The new version of Metaxa2 can be downloaded here, and for those interested I will spend the rest of this post outlining the Metaxa2 Database Builder. The information below is also available in a slightly extended version in the software manual.

The major enhancement in Metaxa2 version 2.2 is the ability to use custom databases for classification. This means that the user can now make their own database for their own barcoding region of choice, or download additional databases from the Metaxa2 Database Repository. The selection of other databases is made through the “-g” option already existing in Metaxa2. As part of these changes, we have also updated the classification scoring model for better stringency and sensitivity across multiple databases and different genes. The old scoring system can still be used by specifying the –scoring_model option to “old”.
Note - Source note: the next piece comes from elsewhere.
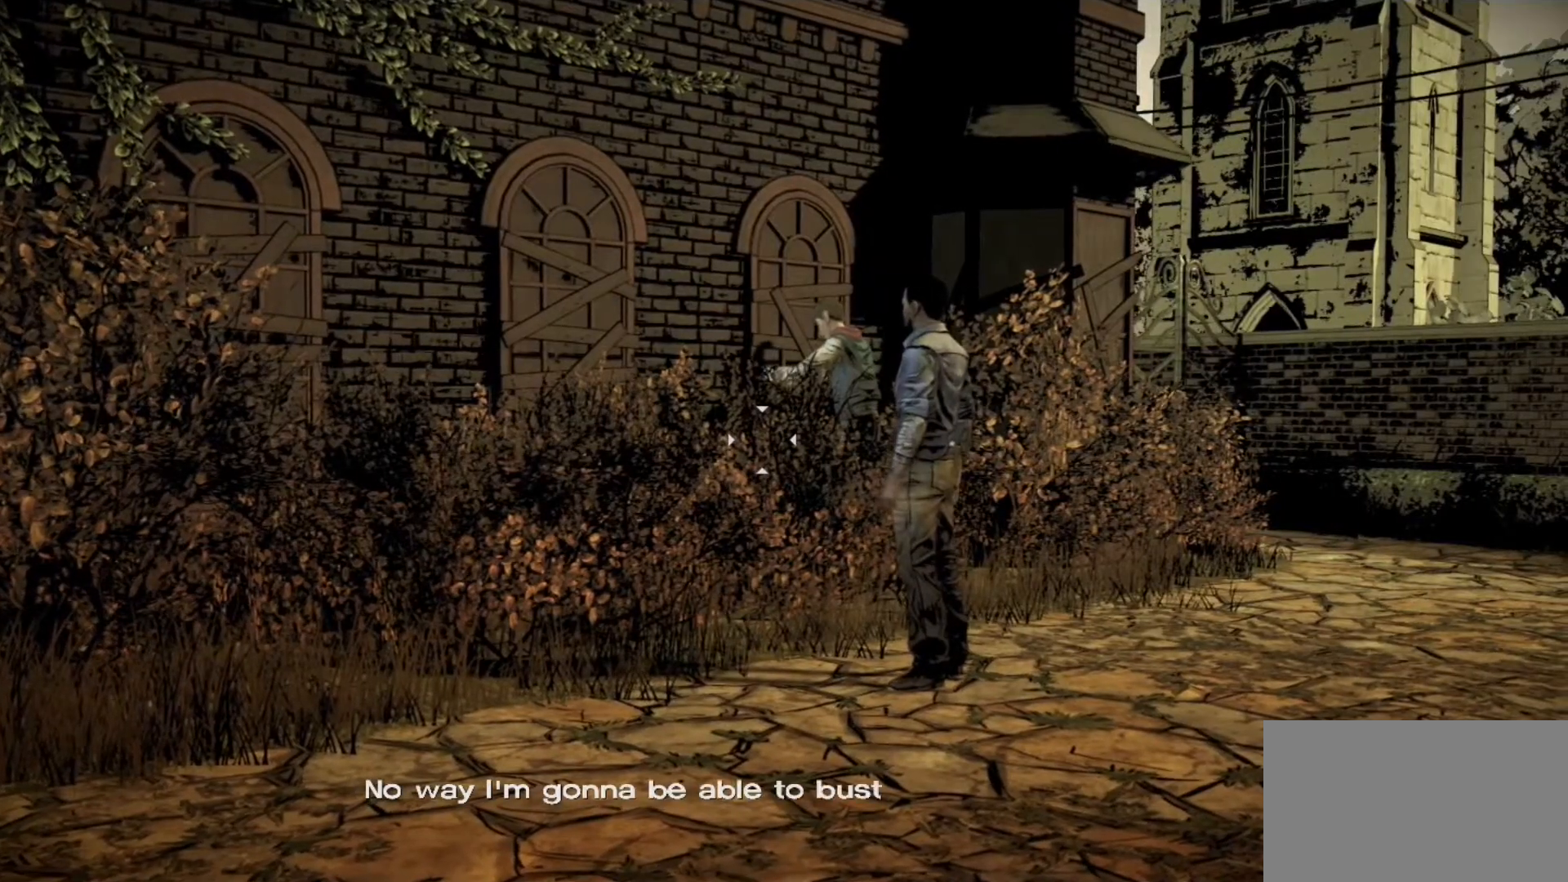
{"keys": [], "mouse": [], "events": []}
There are two different main operating modes of the Metaxa2 Database Builder, as well as a hybrid mode combining the features of the two other modes. The divergent and conserved modes work in almost completely different ways and deal with two different types of barcoding regions. The divergent mode is designed to deal with barcoding regions that exhibit fairly large variation between taxa within the same taxonomic domain. Such regions include, e.g., the eukaryotic ITS region, or the trnL gene used for plant barcoding. In the other mode – the conserved mode – a highly conserved barcoding region is expected (at least within the different taxonomic domains). Genes that fall into this category would be, e.g., the 16S SSU rRNA, and the bacterial rpoB gene. This option would most likely also be suitable for barcoding within certain groups of e.g. plants, where similarity of the barcoding regions can be expected to be high. There is also a third mode – the hybrid mode – that incorporates features of both the other. The hybrid mode is more experimental in nature, but could be useful in situations where both the other modes perform poorer than desired.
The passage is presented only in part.